The table below shows the same translation pattern for several APIs used in the articles and demos.

C declaration rdyncall form Notes
double sqrt(double x); sqrt(d)d one double argument and return
size_t strlen(const char *s); strlen(Z)L Z passes a C string
void R_rsort(double *x, int n); R_rsort(pi)v pointer to mutable double data
void qsort(void *base, size_t nmemb, size_t size, int (*compar)(const void *, const void *)); qsort(pLLp)v callback has signature pp)i
int visit(Point p); callback signature <Point>)i Point is passed by value
const char *SDL_GetPlatform(void); SDL_GetPlatform()Z no arguments, C string return

The following example calls C’s strlen, declared as:

size_t strlen(const char *s);
libc_names <- c("msvcrt", "c", "c.so.6")
libc <- new.env(parent = globalenv())
dynbind(libc_names, "strlen(Z)L;", envir = libc)
#> dynbind report
#>   library: libc.so.6
#>   unresolved symbols: 0

libc$strlen("rdyncall")
#> [1] 8

Z passes a C string and L receives the size_t result as an unsigned 64-bit-compatible numeric value on R’s side.

R API symbols

The R shared library itself can also be bound.

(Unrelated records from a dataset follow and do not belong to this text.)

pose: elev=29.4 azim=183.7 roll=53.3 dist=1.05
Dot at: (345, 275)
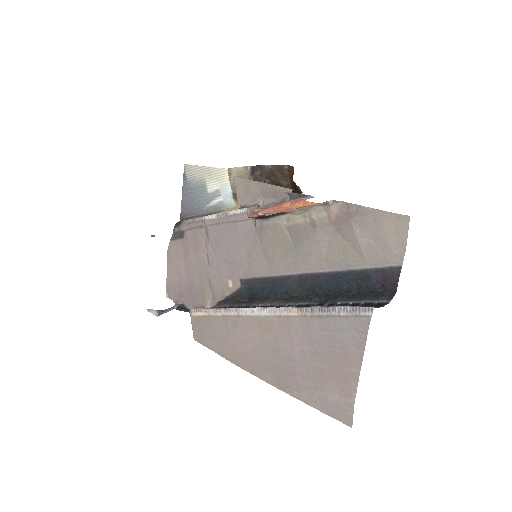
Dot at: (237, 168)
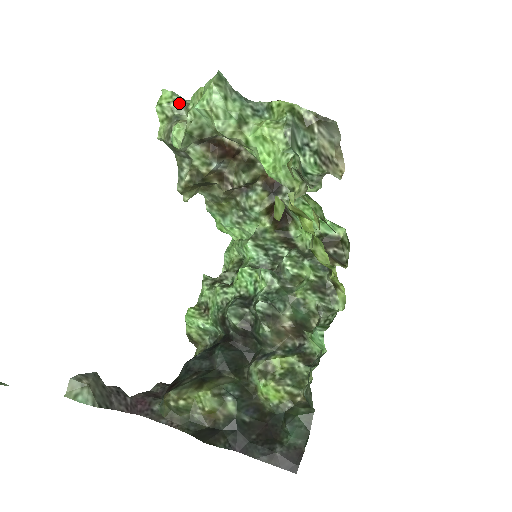
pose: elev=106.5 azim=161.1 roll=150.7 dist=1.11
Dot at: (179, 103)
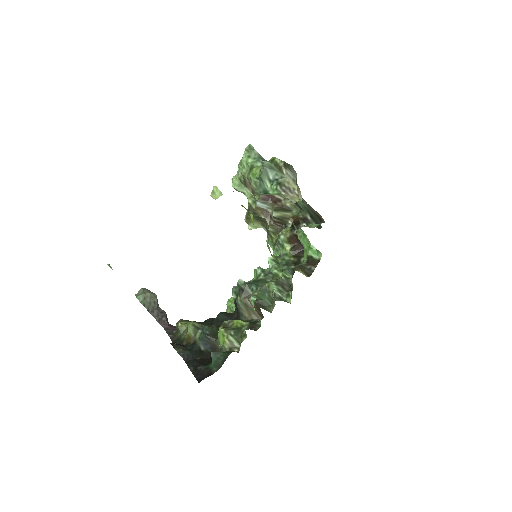
Dot at: occluded
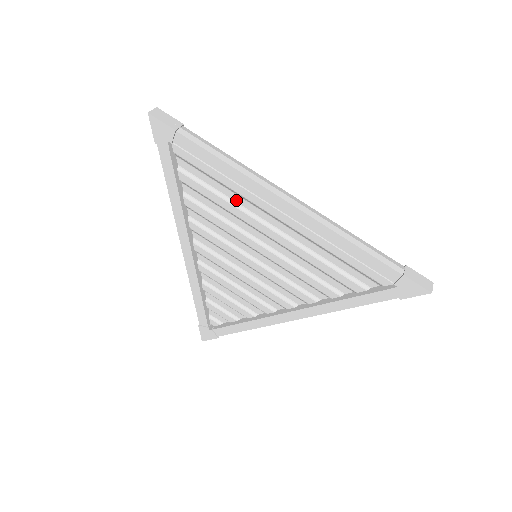
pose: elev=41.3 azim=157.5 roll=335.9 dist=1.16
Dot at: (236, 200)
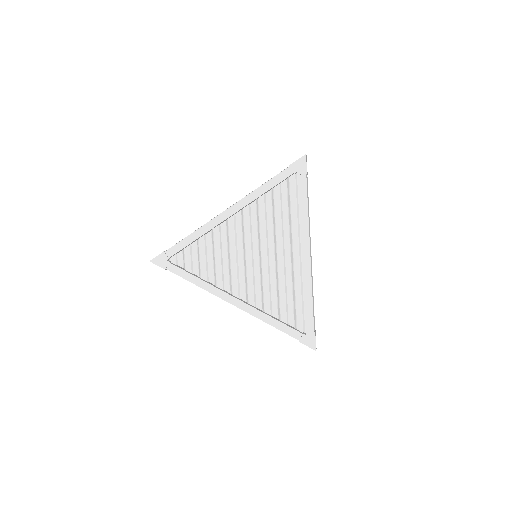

This is useful for examples because R is available wherever the package is loaded.

rapi <- new.env(parent = globalenv())
dynbind("R", "R_pow(dd)d; R_rsort(pi)v;", envir = rapi)
#> dynbind report
#>   library: libR.so
#>   unresolved symbols: 0

rapi$R_pow(2, 10)
#> [1] 1024

x <- c(3.5, 1.25, 8.0, -2.0)
rapi$R_rsort(x, length(x))
#> NULL
x
#> [1] -2.00  1.25  3.50  8.00

R_rsort(double *x, int n) mutates the R numeric vector in place because the first argument is a pointer to the vector data.

Library signatures

dynbind() accepts a library signature: a semicolon-separated list of function bindings.

math_names <- c("msvcrt", "m", "m.so.6")
math <- new.env(parent = globalenv())
dynbind(
    math_names,
    paste(
        "sqrt(d)d",
        "cos(d)d",
        "sin(d)d",
        sep = ";"
    ),
    envir = math
)
#> dynbind report
#>   library: libm.so.6
#>   unresolved symbols: 0

c(
    sqrt = math$sqrt(81),
    cos = math$cos(0),
    sin = math$sin(pi / 2)
)
#> sqrt  cos  sin 
#>    9    1    1

Whitespace around function bindings is ignored, so longer signatures can be formatted for readability.

Variadic functions

C functions declared with ... need dyncall_variadic(). The fixed parameters and return type go in signature; the actual vararg types for this call site go in varargs.

libc_names <- c("msvcrt", "c", "c.so.6")
printf_addr <- dynsym(dynfind(libc_names), "printf")
dyncall_variadic(
    printf_addr,
    "Z)i",
    varargs = "i",
    "value = %d\n",
    42L
)

Default C promotions are your responsibility. For example, a variadic float argument should be passed as a promoted double.

A practical translation checklist

  • Start from the C declaration, not from a guessed R value.
  • Translate every fixed argument in order.
  • Put ) before the return type.
  • Use pointer signatures for output buffers and mutable arrays.
  • Keep callback and struct lifetimes explicit.
  • Test with tiny inputs before calling code that allocates, frees, opens files, or enters an event loop.